The ClassSR framework is a pipeline with two modules: a classification module known as the Class-Module and a super-resolution module known as the SR-Module. Both the modules function simultaneously during deployment. The original large image is broken down into image patches (sub-images) and fed into the Class-Module of the ClassSR. The Class-Module classifies the input image patches into one of the three categories: simple, medium, and hard based on their restoration ability. This module uses newly introduced Class-Loss and Average-Loss to obtain a better classification.

Classification of sub-images of the original input image into three classes: simple, medium and hard.

Once classified, the sub-images are restored to high-resolution using separate networks meant for each sub-images class. The simple sub-images are restored using a simple network, the medium sub-images are restored using a medium network and the hard sub-images are restored using a hard network. The key success behind the ClassSR is due to the fact that the simple sub-images occupy a lot of space in the original given image. A simple network requires a lot less computational resources than that of the medium and the hard networks.

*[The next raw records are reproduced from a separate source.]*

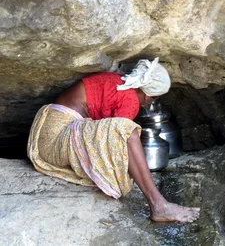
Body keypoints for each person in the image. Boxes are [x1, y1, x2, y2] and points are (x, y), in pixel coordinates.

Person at [27, 58, 200, 222]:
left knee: (125, 132)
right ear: (147, 95)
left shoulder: (117, 80)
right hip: (56, 139)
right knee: (128, 132)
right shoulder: (131, 100)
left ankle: (158, 203)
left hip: (48, 133)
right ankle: (158, 204)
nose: (150, 103)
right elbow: (120, 139)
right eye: (155, 98)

The major difference between the original networks and their ClassSR implementations is that the original networks employ the same full-sized network to restore any sub-image, thus wasting their computational resources. But, the ClassSR uses a full-sized network only for restoring the hard sub-images, a smaller network for the medium sub-images and an even smaller network for the simple sub-images. The whole framework is trained end-to-end with both modules.

Overview of the ClassSR framework — Overview of the functions in a ClassSR framework

Python Implementation of ClassSR

ClassSR requirements are:

Python 3.6+
Pytorch 1.5.0+
GPU and CUDA
NumPy
OpenCV-Python
lmdb
TensorboardX

Install dependencies using the following commands.

 %%bash
 pip install opencv-python 
 pip install lmdb
 pip install tensorboardX

Download the source code from the official repository using the following commands.

 %%bash
 git clone https://github.com/Xiangtaokong/ClassSR.git

Change the directory to /content/ClassSR to proceed further with the contents.

%cd /content/ClassSR/

Check the proper download of the code files and accessories using the following command.

!ls -p

Output:

Download the validation images from the DIV2K dataset and save them to the datasets directory. Download the validation log file and move it to the /content/ClassSR/codes/data_scripts directory.

 %cd 
 !mv divide_val.log /content/ClassSR/codes/data_scripts/

Decompose the validation images into sub-images and classify them with the Class-Module of the ClassSR framework using the following commands.

 %%bash
 cd /content/ClassSR/codes/data_scripts
 python extract_subimages_test.py
 python divide_subimages_test.py

Download the pre-trained models from the official page and move them to the /content/ClassSR/experiments/pretrained_models directory. The following commands test the models with downloaded validation images.

 %%bash
 cd /content/ClassSR/codes
 python test.py -opt options/test/test_FSRCNN.yml
 python test.py -opt options/test/test_CARN.yml
 python test.py -opt options/test/test_SRResNet.yml
 python test.py -opt options/test/test_RCAN.yml

The above commands test the framework with FSRCNN model, CARN model, SRResNet model and RCAN model on the same images for comparison. The test results are logged in the folder /content/ClassSR/results. Visualization of log results can be performed using the tensorboardX library.

Performance of ClassSR

ClassSR is implemented on existing super-resolution methods such as FSRCNN, CARN, SRResNet and RCAN. The original versions and the ClassSR implementations are trained and evaluated on the DIV2K dataset and DIV8K dataset. Computational complexity is measured in terms of the FLOPs and the restoration quality is measured in terms of the Peak Signal-to-Noise Ratio (PSNR) metric.

As an example, the fully-trained ClassSR-FSRCNN is tested on the Test8K dataset. Out of which 61% of the sub-images are classified as the simple images, 23% of the sub-images are classified as the medium images and 16% of the sub-images are classified as the hard images and are assigned to corresponding networks. This saves more than 50% FLOPs while the performance remains almost the same.